**About this task:** Count the lines in the entries below that contain the string "value", matching case exactly, and reply with only that number.

§

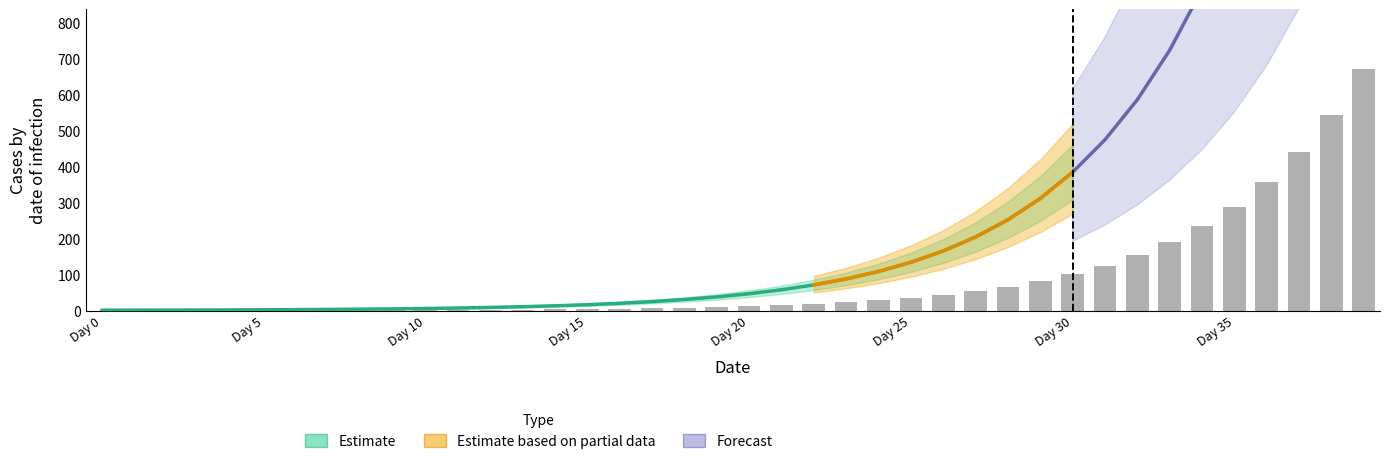

What is the maximum value shown in the chart?

1496.2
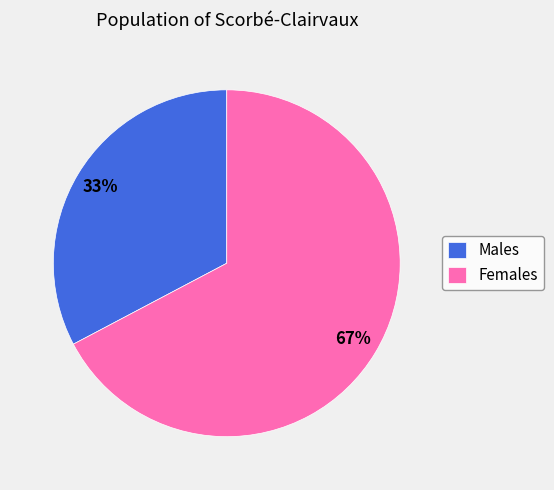

To the nearest percent, what is the average slice percentage?

50%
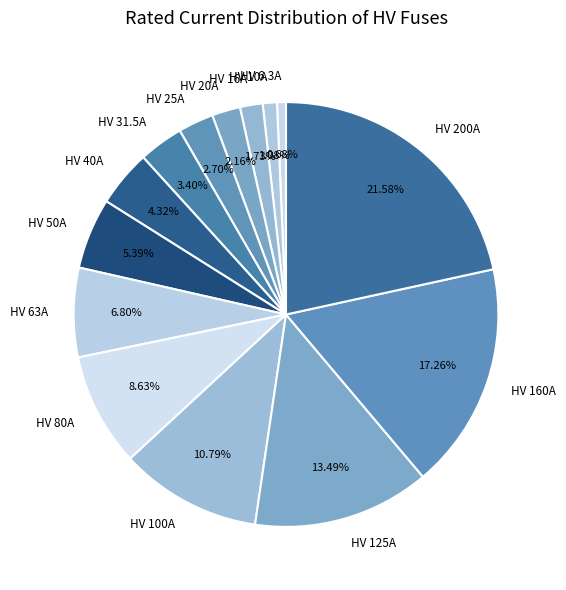

Which has a higher value, HV 50A or HV 20A?

HV 50A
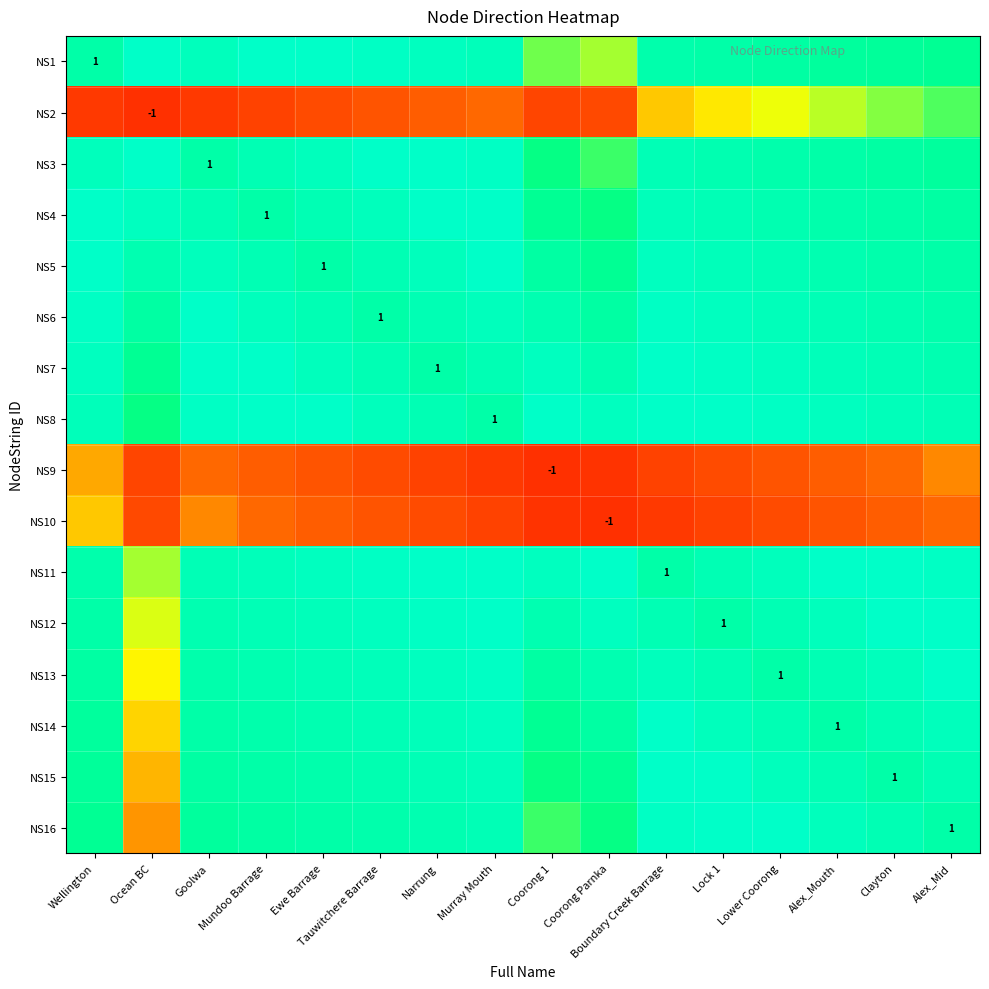

Count the number of data series in this chart.

16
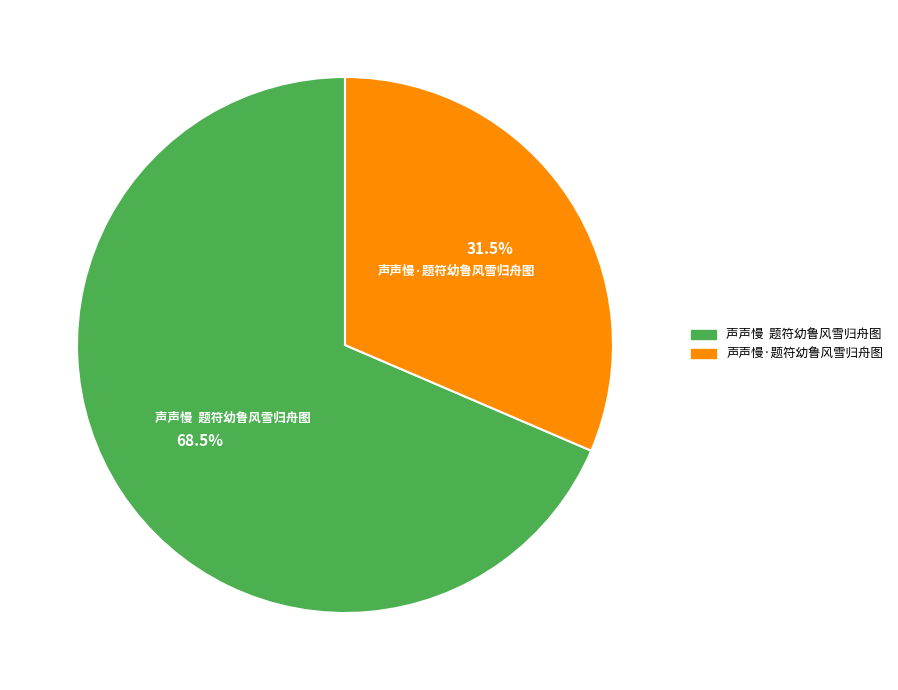

Combined, what portion of the pie is 声声慢 题符幼鲁风雪归舟图 and 声声慢·题符幼鲁风雪归舟图?

100.0%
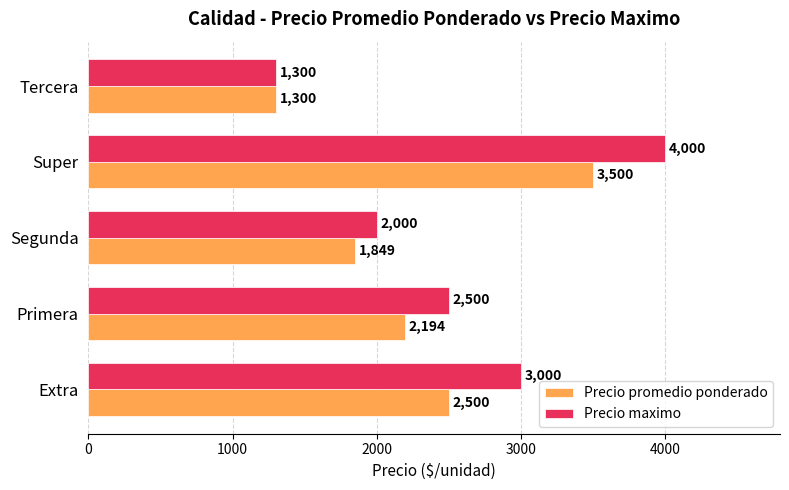

What value does the Precio promedio ponderado series have at Tercera, to the nearest 50?

1300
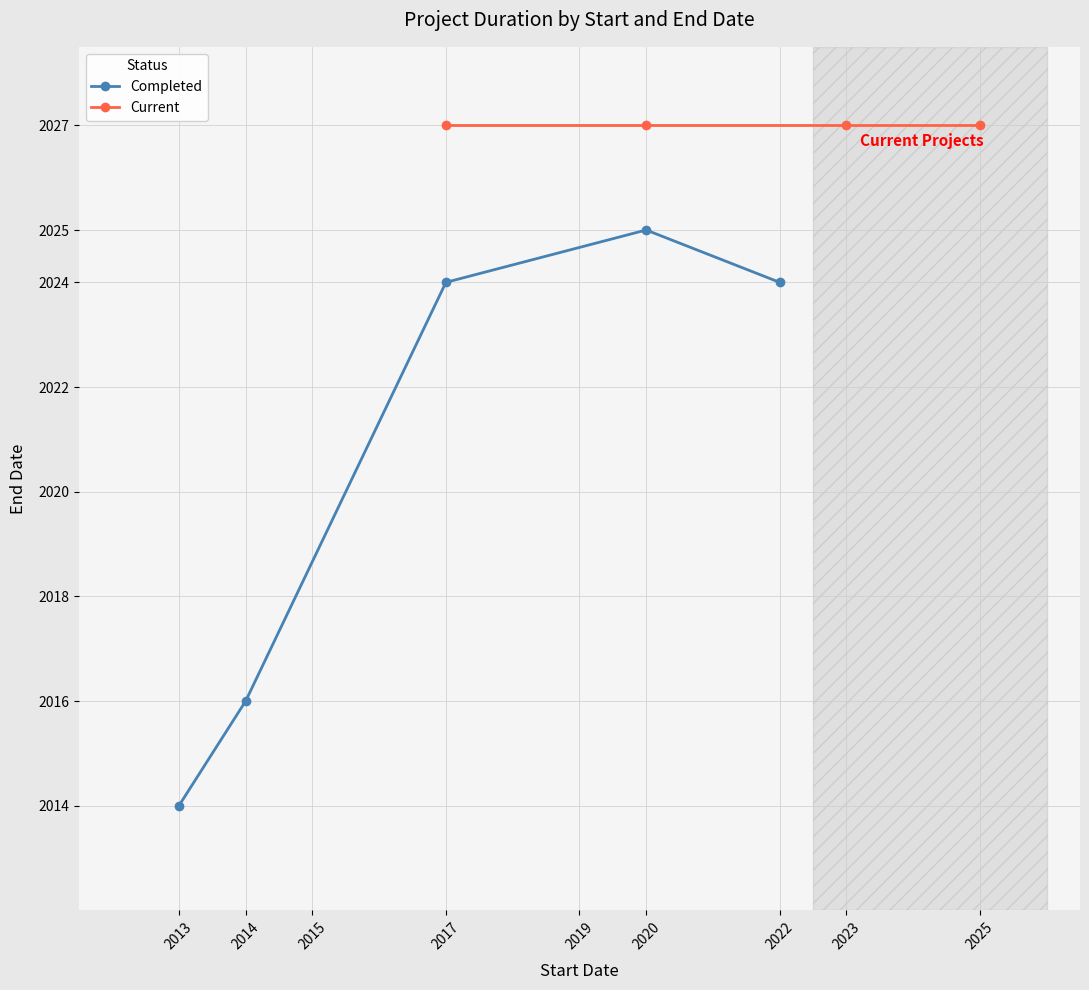

The Completed series shows 2024 at 2017. True or false?

True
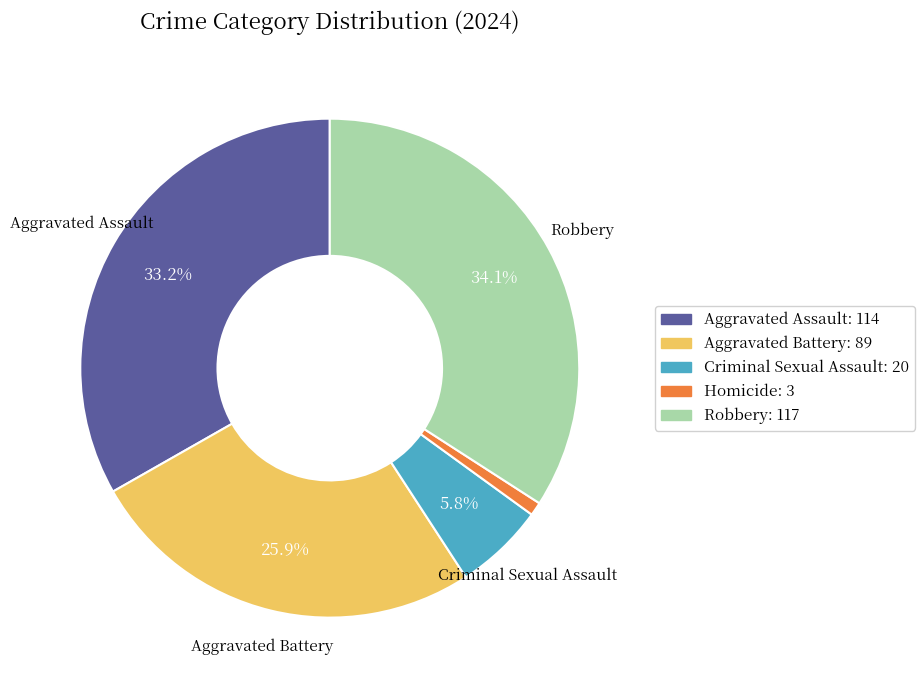

How many slices are in this pie chart?

5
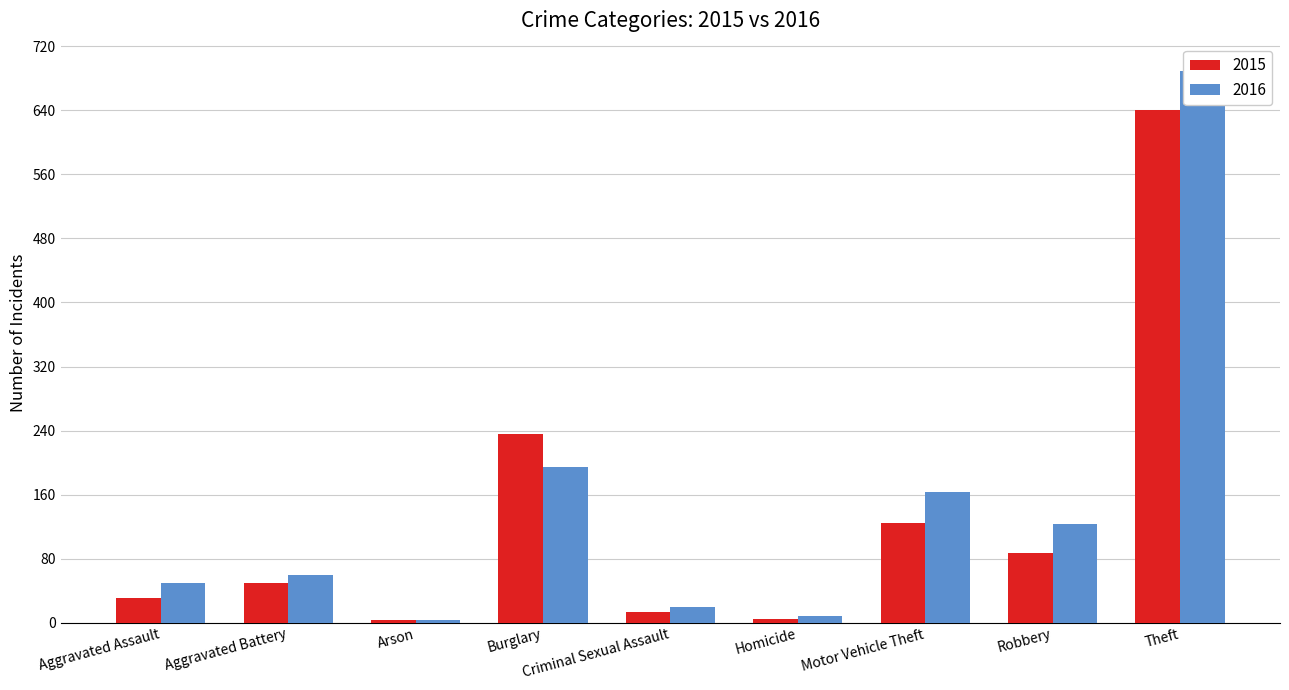

Are the bars horizontal?

No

§

**Worked solution:** 3